How Does Critical Batch Size Scale in Pre-training?
Hanlin Zhang, Depen Morwani, Nikhil Vyas, Jingfeng Wu, Difan Zou, Udaya Ghai, Dean Foster, Sham Kakade
TL;DR
This work formalizes the concept of critical batch size (CBS) in large-scale pre-training, and then empirically and theoretically analyzes how CBS scales with model size and data size. By training autoregressive transformers from 85M to 1.2B parameters on the C4 corpus and performing extensive hyperparameter sweeps, the authors show that CBS is primarily driven by data size, with model size playing a weaker role, especially under data-parallel compute-optimal conditions.
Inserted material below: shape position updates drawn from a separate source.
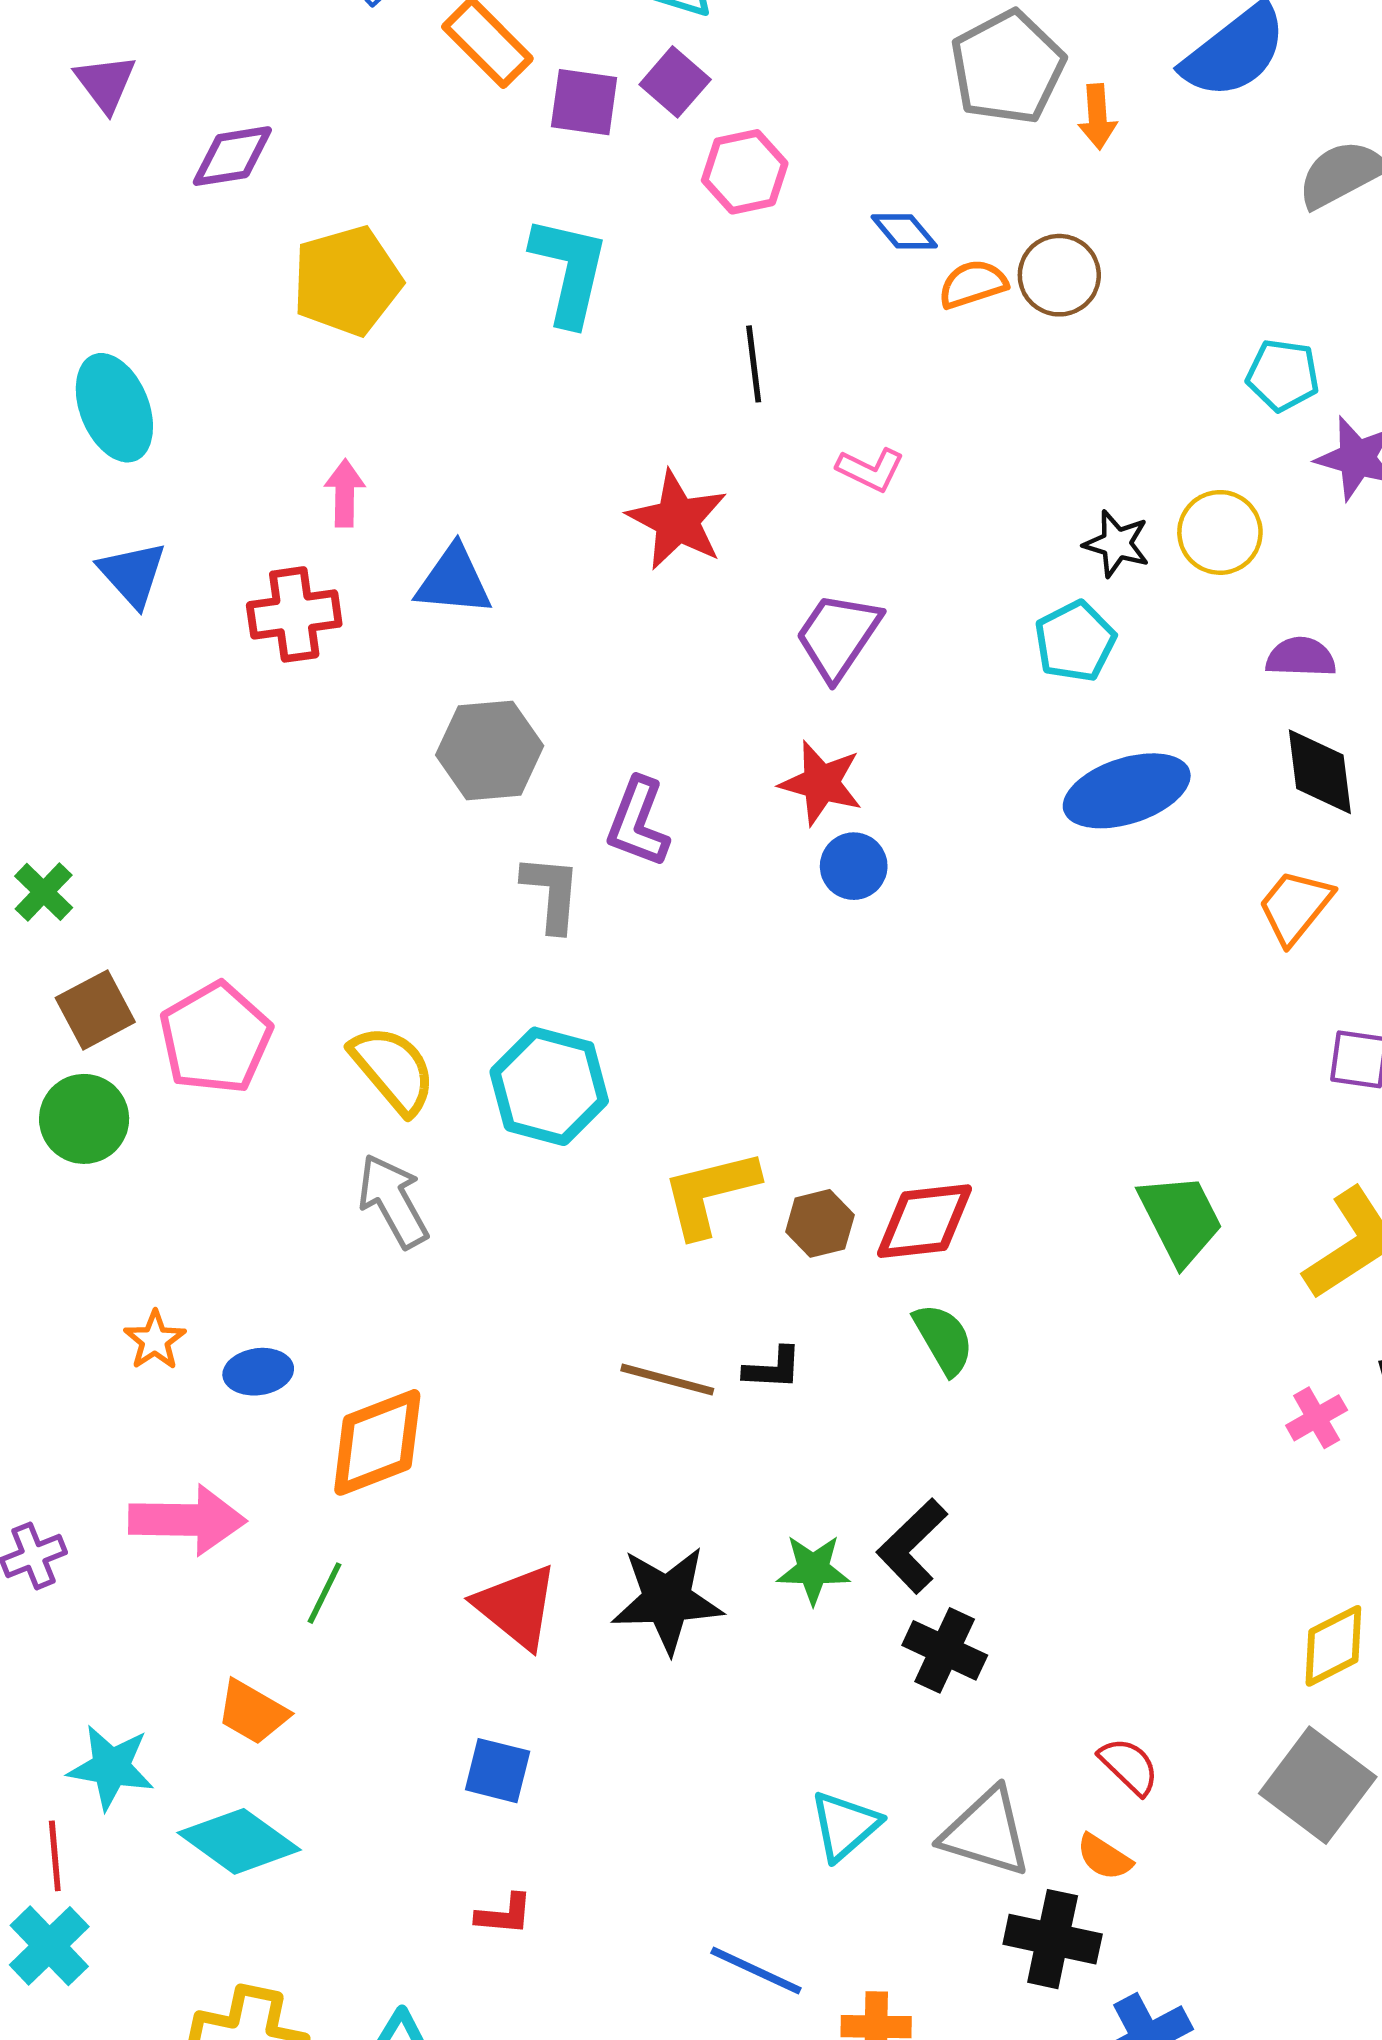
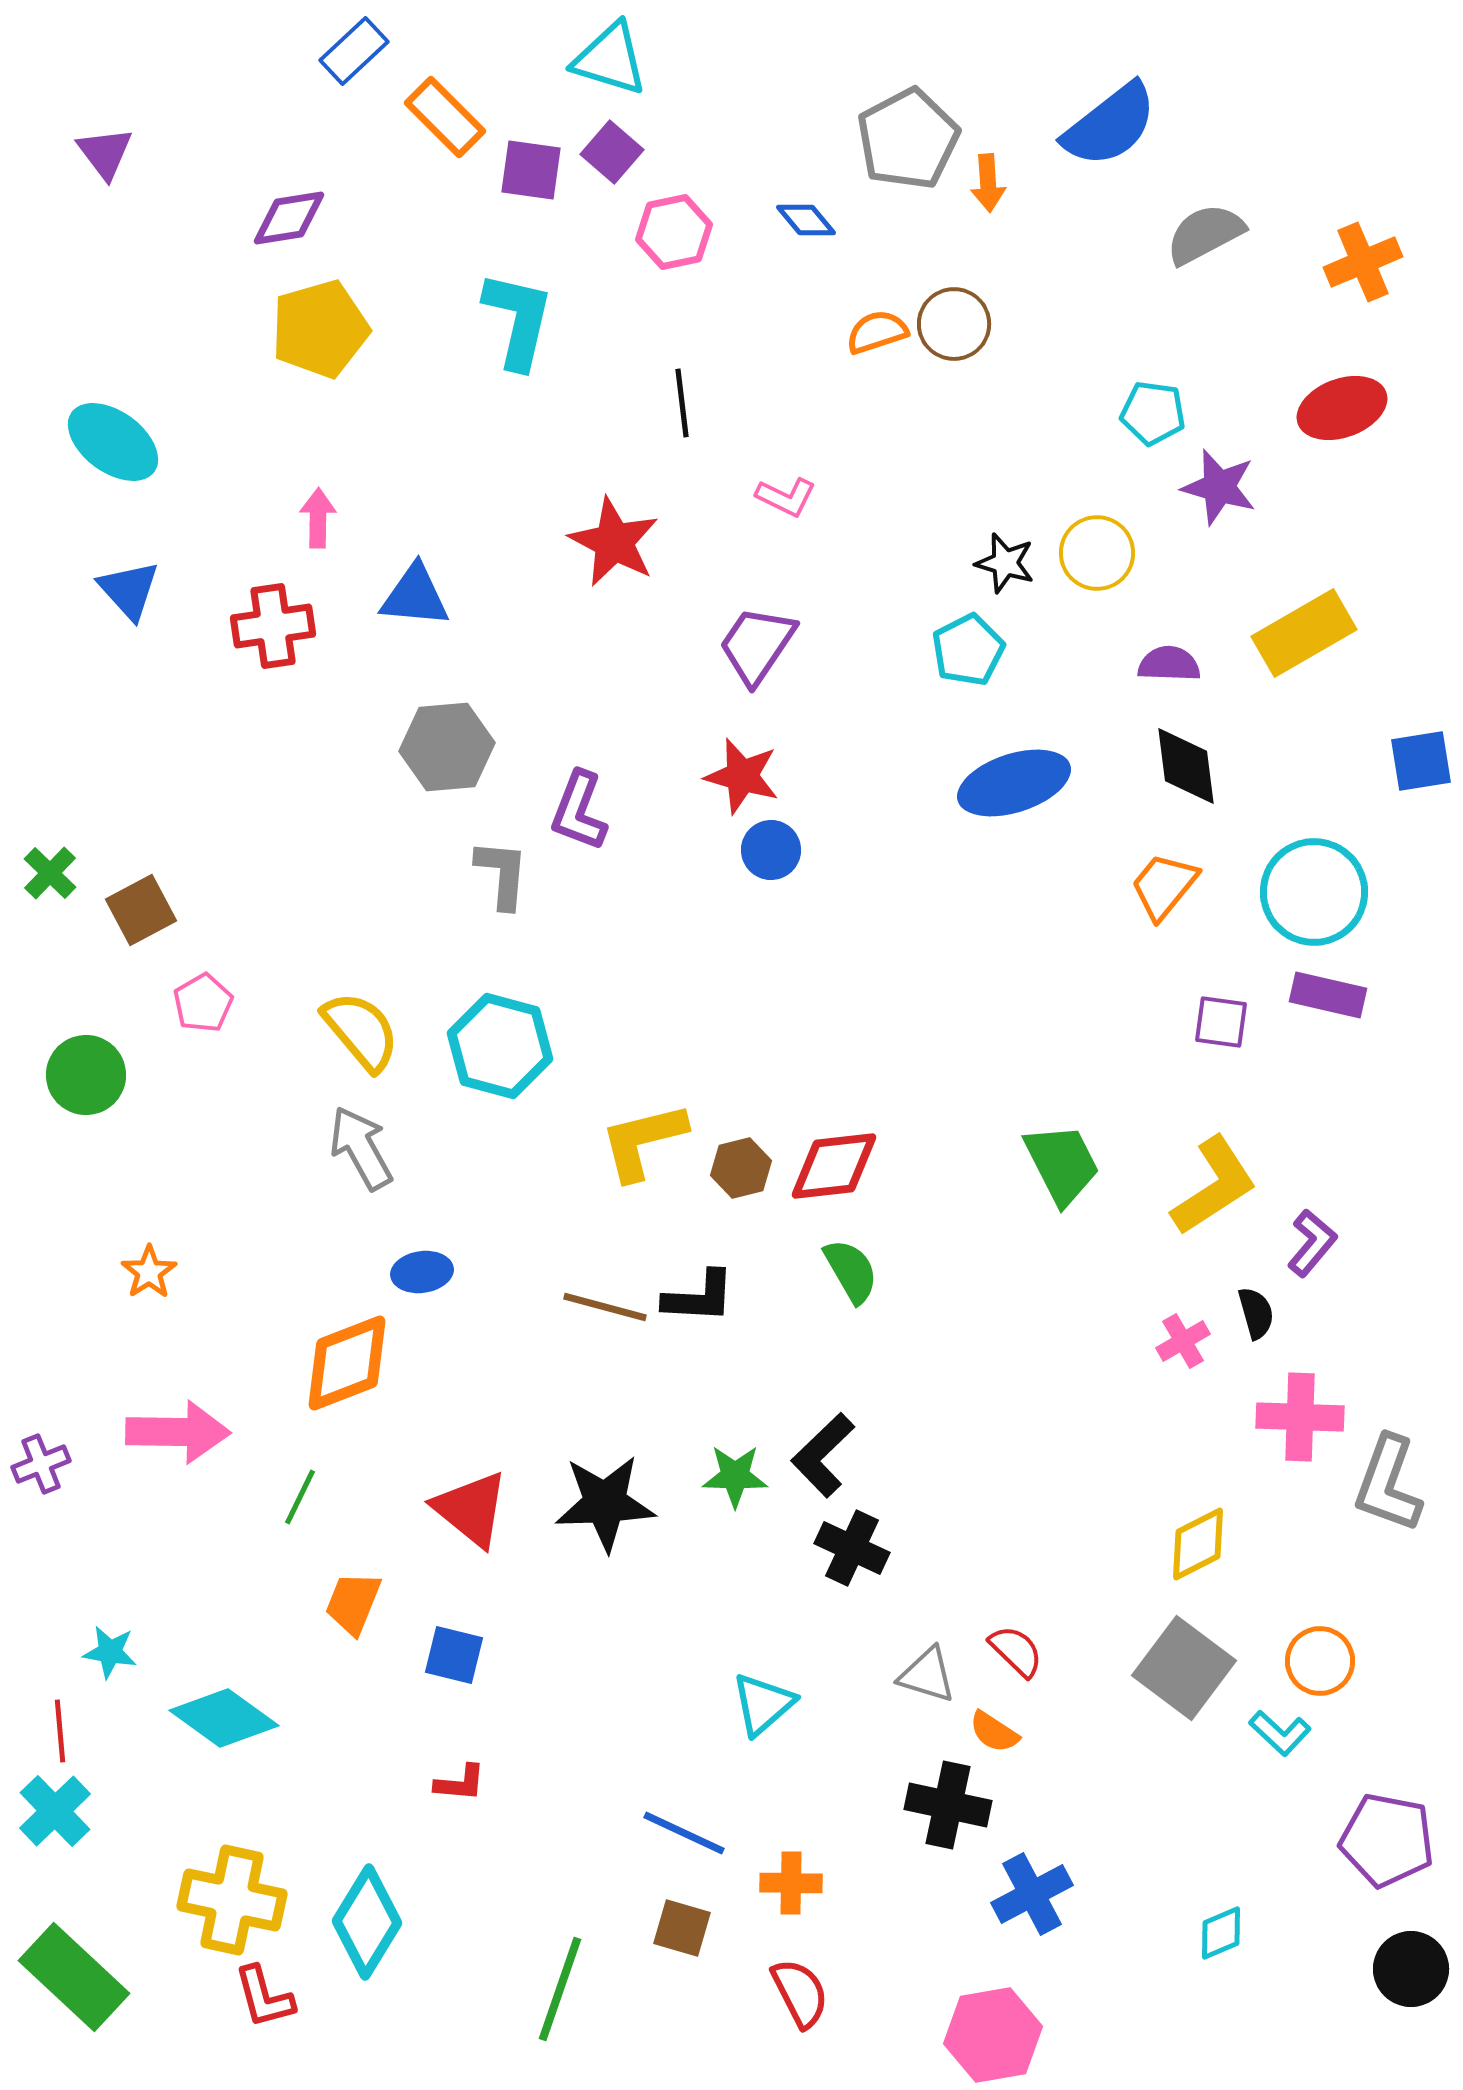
purple diamond: (232, 156) -> (289, 218), moved
blue diamond: (904, 231) -> (806, 220), moved
cyan ellipse: (114, 408) -> (113, 442), turned -32
brown square: (95, 1010) -> (141, 910), moved
pink pentagon: (216, 1038) -> (203, 1003), size x0.6
black L-shape: (773, 1368) -> (699, 1297), size x1.4
blue ellipse: (258, 1372) -> (422, 1272), moved
orange trapezoid: (253, 1712) -> (353, 1603), moved, turned 82
cyan star: (111, 1767) -> (110, 1652), size x0.7
gray triangle: (986, 1832) -> (927, 1675), moved, size x0.7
They introduce a formal CBS definition, fit scaling laws (e.g., B^* ≈ 93.20 N^{0.47} for model size N), and validate these with controlled experiments decoupling data and model effects. Theoretical insights from infinite-width limits and a linear-regression analogue support the empirical findings, and the work highlights training strategies such as exponential weight averaging to study large-scale pre-training beyond fixed training durations. Practically, the results inform compute planning for pre-training by suggesting greater data parallelism and data-driven scaling without sacrificing efficiency.
Abstract
Training large-scale models under given resources requires careful design of parallelism strategies. In particular, the efficiency notion of critical batch size (CBS), concerning the compromise between time and compute, marks the threshold beyond which greater data parallelism leads to diminishing returns. To operationalize it, we propose a measure of CBS and pre-train a series of auto-regressive language models, ranging from 85 million to 1.2 billion parameters, on the C4 dataset. Through extensive hyper-parameter sweeps and careful control of factors such as batch size, momentum, and learning rate along with its scheduling, we systematically investigate the impact of scale on CBS. Then we fit scaling laws with respect to model and data sizes to decouple their effects. Overall, our results demonstrate that CBS scales primarily with data size rather than model size, a finding we justify theoretically through the analysis of infinite-width limits of neural networks and infinite-dimensional least squares regression. Of independent interest, we highlight the importance of common hyper-parameter choices and strategies for studying large-scale pre-training beyond fixed training durations.